Van Morgue is a monster slayer. He’s apparently very good at it, getting his targets from afar and going to do so without much question. Yet he is sent to slay the vampire Tanith and cannot, deciding instead to take the opportunity to become one of his former prey. Morgue then finds himself in the middle of a war he hadn’t been aware was coming, learning more about the creatures he was sent to kill in the past as he moves along.
I have a very hard time figuring out how I want to explain this book. I suppose I should start with this: it is too short. Too short for everything that happens in it. Too short for the amount of characters involved that we are supposed to get to know. Too short for the developments, both interpersonal and not, which happened both too slowly and at a rapid pace.
There is a good story under here. At least, one I think I would be really interested in if done differently. But there are extended paragraphs describing the environment (a lot of comparing the moon or the darkness to something else, too much for my taste), yet not enough accurately describing the passage of time. It was hard for me to tell how much time was supposed to have gone on between the beginning of the story and every other movement of the characters. Eventually I realized a lot of time must have passed, but only because of mentions of how Morgue viewed other characters now. Specifically through another comparison moment.
This story is very plot based and the characters there could have been anything, because there was never enough time with the characters themselves to have them be more than the name and the label of their race or profession. The exception being Tanith, which the characters in the first half of the book spend a lot of time praising for things we do not really get to see her do. We hear about her curiosity (which in her flashback, she of course has), but we don’t really see her do anything to further prove that until later in the book, at which point Morgue is apparently well aware of this character trait the reader hasn’t been given the privilege of.

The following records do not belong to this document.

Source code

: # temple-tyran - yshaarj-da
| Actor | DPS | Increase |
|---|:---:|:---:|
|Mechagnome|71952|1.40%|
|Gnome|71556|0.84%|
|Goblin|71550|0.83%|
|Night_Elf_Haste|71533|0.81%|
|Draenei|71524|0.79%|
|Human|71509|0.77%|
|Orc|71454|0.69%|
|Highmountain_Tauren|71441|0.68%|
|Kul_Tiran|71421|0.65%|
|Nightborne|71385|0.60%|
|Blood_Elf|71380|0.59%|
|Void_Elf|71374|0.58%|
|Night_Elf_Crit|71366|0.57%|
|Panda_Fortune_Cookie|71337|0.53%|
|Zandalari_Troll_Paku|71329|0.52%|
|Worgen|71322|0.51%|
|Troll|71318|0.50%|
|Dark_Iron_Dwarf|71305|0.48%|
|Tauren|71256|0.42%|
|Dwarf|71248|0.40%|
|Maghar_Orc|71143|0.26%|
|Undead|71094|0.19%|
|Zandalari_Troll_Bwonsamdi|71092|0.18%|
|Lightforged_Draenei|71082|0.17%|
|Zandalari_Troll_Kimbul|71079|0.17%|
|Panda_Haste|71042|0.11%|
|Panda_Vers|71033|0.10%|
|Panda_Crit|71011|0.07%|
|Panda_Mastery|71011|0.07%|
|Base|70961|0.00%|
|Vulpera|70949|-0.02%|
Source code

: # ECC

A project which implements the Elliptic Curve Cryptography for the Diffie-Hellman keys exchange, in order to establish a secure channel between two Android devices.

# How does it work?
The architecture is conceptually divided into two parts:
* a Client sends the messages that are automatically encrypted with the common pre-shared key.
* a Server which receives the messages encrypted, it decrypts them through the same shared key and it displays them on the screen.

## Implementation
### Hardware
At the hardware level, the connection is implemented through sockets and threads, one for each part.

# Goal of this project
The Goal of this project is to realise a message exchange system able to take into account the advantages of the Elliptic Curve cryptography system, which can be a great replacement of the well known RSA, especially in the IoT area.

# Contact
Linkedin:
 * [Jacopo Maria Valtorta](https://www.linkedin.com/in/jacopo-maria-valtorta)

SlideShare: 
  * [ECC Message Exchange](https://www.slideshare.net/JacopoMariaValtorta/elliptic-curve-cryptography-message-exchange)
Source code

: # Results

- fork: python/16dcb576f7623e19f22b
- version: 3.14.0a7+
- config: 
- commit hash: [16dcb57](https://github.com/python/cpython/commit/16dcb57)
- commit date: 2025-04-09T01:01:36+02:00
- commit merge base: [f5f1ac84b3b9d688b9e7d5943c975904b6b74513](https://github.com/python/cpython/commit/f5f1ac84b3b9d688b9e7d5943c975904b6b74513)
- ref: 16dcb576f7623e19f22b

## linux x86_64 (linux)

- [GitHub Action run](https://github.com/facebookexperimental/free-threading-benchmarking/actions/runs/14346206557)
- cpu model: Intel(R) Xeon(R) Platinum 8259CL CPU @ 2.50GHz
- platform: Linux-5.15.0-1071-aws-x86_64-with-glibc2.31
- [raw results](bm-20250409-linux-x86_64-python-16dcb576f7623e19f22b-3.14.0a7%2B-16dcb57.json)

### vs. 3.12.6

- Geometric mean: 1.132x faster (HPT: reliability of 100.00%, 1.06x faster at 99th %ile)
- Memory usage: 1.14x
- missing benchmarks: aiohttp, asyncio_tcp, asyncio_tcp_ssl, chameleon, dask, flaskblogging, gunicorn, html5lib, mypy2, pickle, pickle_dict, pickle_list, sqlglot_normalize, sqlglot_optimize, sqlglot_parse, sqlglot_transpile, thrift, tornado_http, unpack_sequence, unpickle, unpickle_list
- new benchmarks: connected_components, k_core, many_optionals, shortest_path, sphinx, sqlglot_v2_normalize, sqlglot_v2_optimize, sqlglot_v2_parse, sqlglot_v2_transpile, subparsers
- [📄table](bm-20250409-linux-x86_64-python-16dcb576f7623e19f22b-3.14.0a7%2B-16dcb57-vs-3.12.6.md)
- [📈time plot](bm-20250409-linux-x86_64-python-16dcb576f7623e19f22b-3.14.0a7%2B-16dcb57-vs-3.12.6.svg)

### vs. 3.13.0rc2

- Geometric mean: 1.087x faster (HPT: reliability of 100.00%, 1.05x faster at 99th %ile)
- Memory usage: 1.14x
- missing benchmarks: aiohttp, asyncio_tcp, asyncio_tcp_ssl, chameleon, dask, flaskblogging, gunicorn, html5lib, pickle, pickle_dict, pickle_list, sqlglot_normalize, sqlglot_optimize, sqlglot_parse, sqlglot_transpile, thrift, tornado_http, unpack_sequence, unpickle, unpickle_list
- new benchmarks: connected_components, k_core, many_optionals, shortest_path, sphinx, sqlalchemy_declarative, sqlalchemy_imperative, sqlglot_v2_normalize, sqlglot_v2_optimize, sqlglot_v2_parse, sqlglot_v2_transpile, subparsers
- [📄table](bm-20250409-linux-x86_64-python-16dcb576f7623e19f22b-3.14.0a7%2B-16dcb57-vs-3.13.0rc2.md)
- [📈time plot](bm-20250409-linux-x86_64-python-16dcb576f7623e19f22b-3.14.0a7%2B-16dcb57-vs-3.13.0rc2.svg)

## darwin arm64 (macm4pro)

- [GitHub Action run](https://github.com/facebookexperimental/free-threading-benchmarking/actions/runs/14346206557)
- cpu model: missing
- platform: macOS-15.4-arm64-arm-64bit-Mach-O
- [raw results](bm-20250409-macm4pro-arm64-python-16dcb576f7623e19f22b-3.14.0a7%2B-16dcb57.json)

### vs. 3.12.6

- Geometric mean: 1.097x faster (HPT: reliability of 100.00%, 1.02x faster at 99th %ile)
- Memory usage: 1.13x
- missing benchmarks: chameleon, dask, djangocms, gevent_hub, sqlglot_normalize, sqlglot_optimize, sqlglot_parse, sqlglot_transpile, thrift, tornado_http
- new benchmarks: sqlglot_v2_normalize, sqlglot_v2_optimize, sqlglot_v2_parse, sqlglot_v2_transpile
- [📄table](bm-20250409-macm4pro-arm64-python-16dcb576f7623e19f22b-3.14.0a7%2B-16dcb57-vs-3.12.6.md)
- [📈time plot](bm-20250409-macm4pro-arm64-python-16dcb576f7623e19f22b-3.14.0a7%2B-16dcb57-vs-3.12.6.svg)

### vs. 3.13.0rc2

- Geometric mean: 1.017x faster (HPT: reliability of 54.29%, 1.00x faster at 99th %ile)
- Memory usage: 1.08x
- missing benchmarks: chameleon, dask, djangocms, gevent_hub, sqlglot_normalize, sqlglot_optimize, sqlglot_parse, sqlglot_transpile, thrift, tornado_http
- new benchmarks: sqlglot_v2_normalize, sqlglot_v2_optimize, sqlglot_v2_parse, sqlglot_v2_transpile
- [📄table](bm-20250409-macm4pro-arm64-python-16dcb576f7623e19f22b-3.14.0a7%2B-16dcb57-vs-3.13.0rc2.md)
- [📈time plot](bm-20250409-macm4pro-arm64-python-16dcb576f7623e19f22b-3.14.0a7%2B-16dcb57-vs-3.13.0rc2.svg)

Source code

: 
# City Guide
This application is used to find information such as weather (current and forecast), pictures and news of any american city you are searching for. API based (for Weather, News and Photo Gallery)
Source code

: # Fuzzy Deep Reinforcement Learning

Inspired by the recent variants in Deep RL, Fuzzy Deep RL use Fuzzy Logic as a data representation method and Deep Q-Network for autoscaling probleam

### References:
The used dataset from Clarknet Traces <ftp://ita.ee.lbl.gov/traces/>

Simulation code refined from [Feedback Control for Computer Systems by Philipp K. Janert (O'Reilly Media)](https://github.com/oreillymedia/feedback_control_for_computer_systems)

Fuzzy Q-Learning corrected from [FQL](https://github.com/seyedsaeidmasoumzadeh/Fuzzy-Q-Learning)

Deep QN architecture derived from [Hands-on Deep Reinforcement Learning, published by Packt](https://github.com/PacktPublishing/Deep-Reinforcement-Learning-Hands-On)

This book feels like someone has cut out very important swatches of it, that if those passages were returned I would finally be allowed in. Until then I am trapped on the outside of a premise which sounds interesting and totally up my alley, wishing for more. Not more books, as the book does end on more excitement instead of resolution, but more of this book.
I give this book a two out of five. I couldn’t tell myself to TDR it, hoping something would finally fall together, but in the end I am left disappointed by a story which promised me so much more.